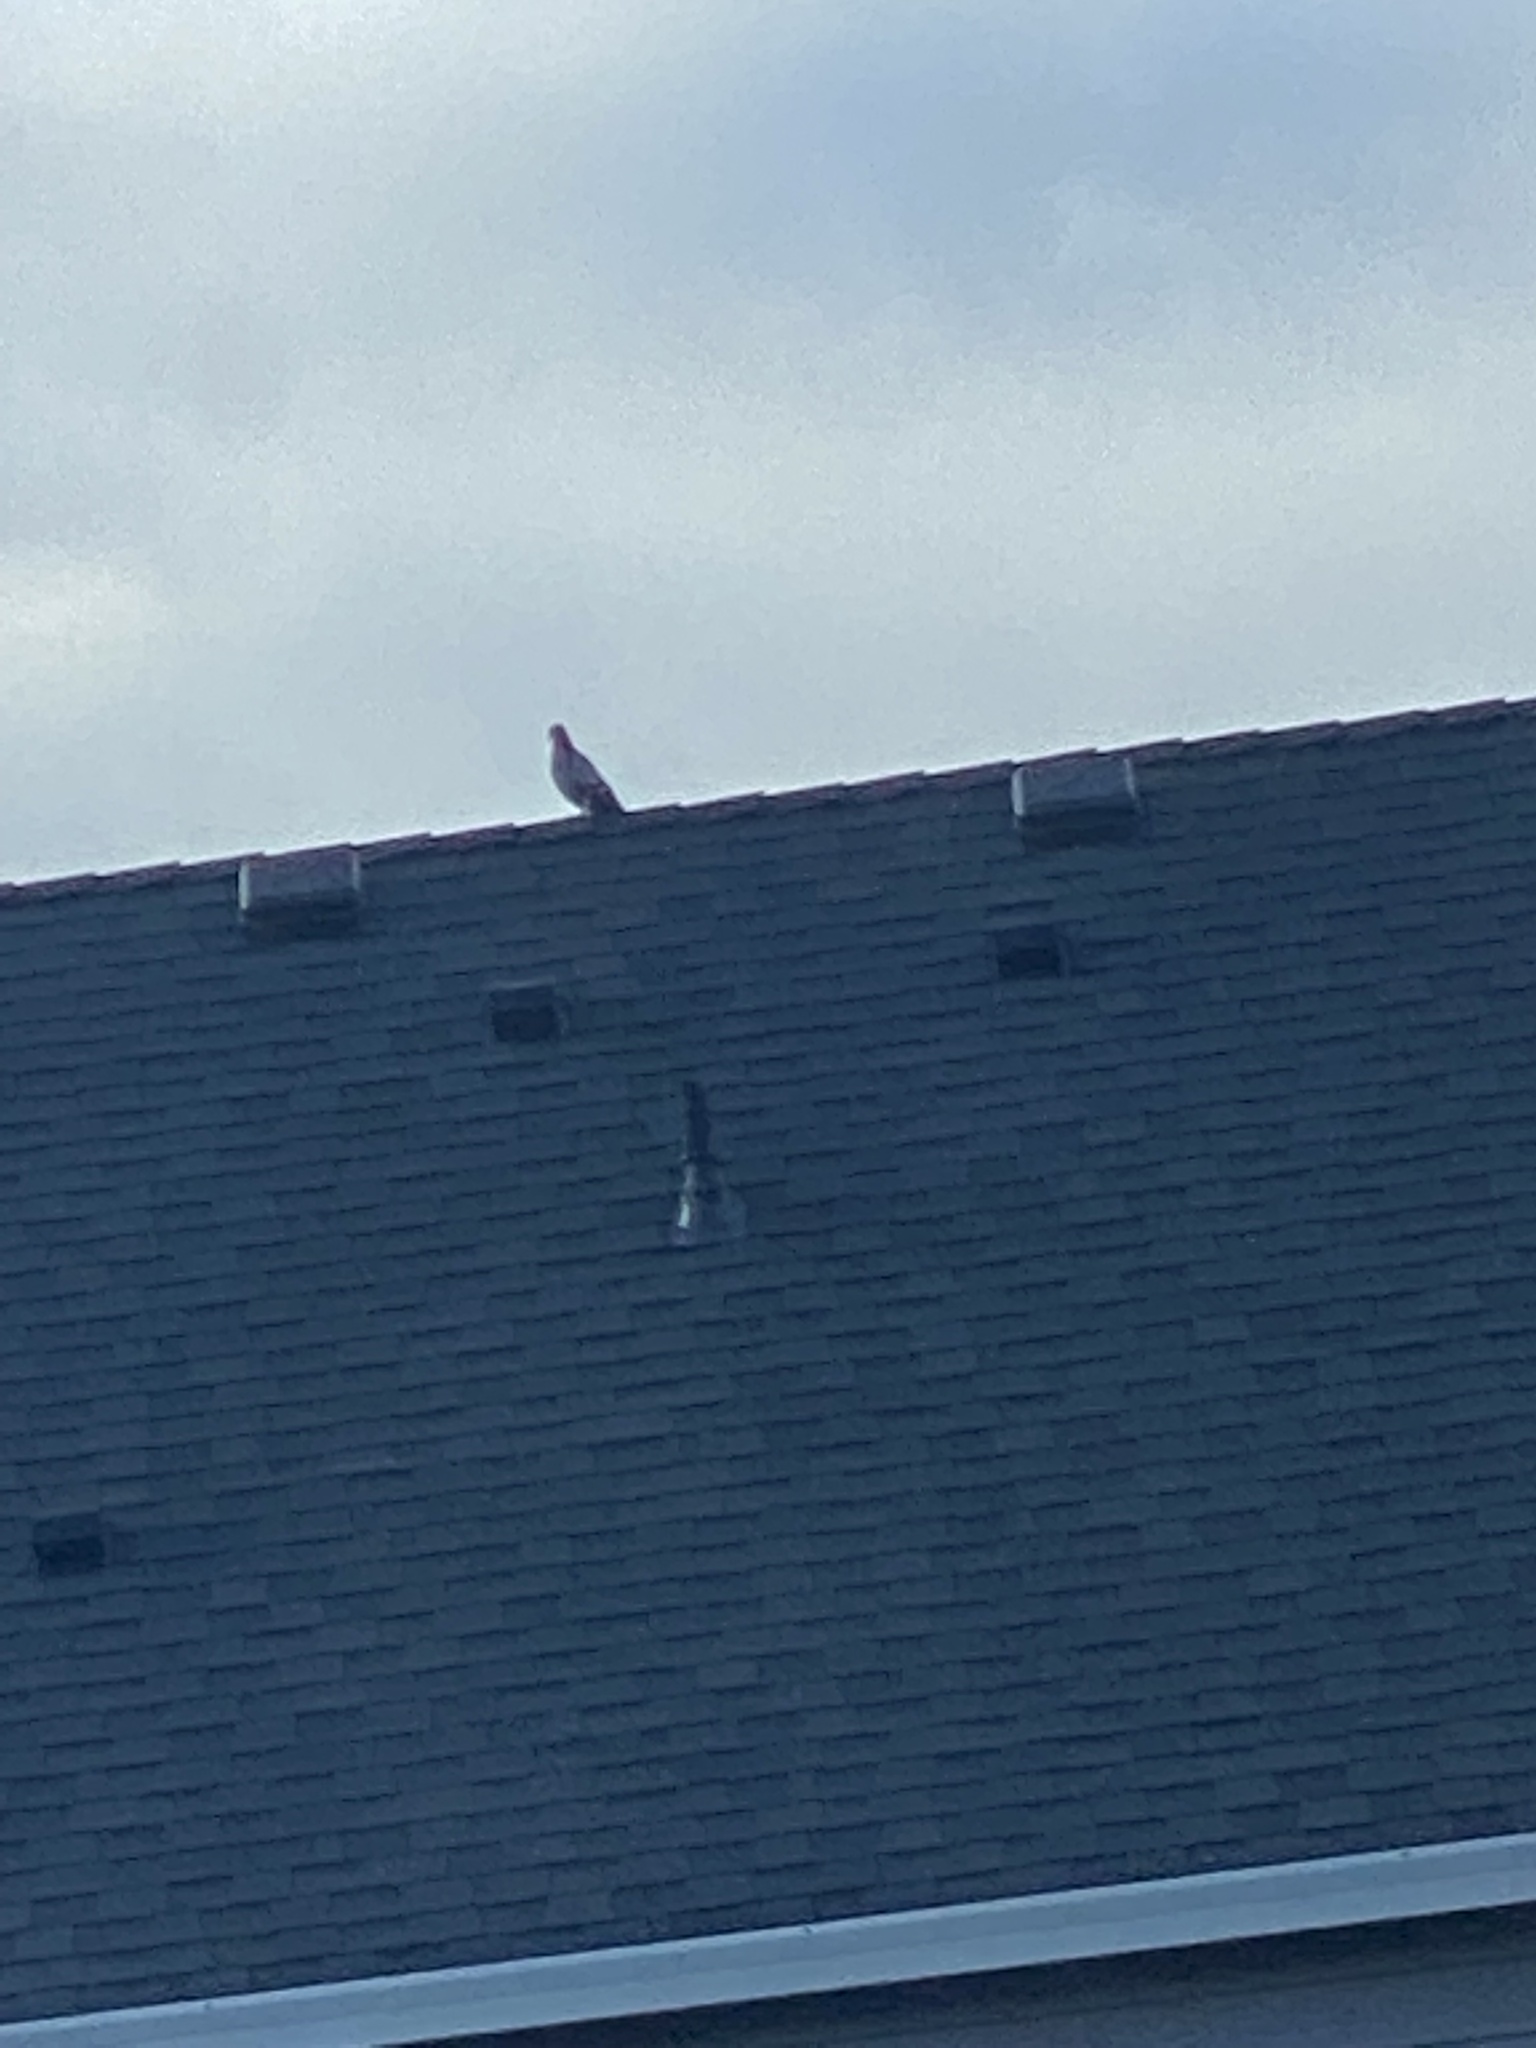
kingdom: Animalia
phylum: Chordata
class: Aves
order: Columbiformes
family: Columbidae
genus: Columba
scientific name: Columba livia
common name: Rock pigeon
--------------------
Written request.
Return the text lines of every record above word for word, omitting the pictures.

The output.
kingdom: Animalia
phylum: Chordata
class: Aves
order: Columbiformes
family: Columbidae
genus: Columba
scientific name: Columba livia
common name: Rock pigeon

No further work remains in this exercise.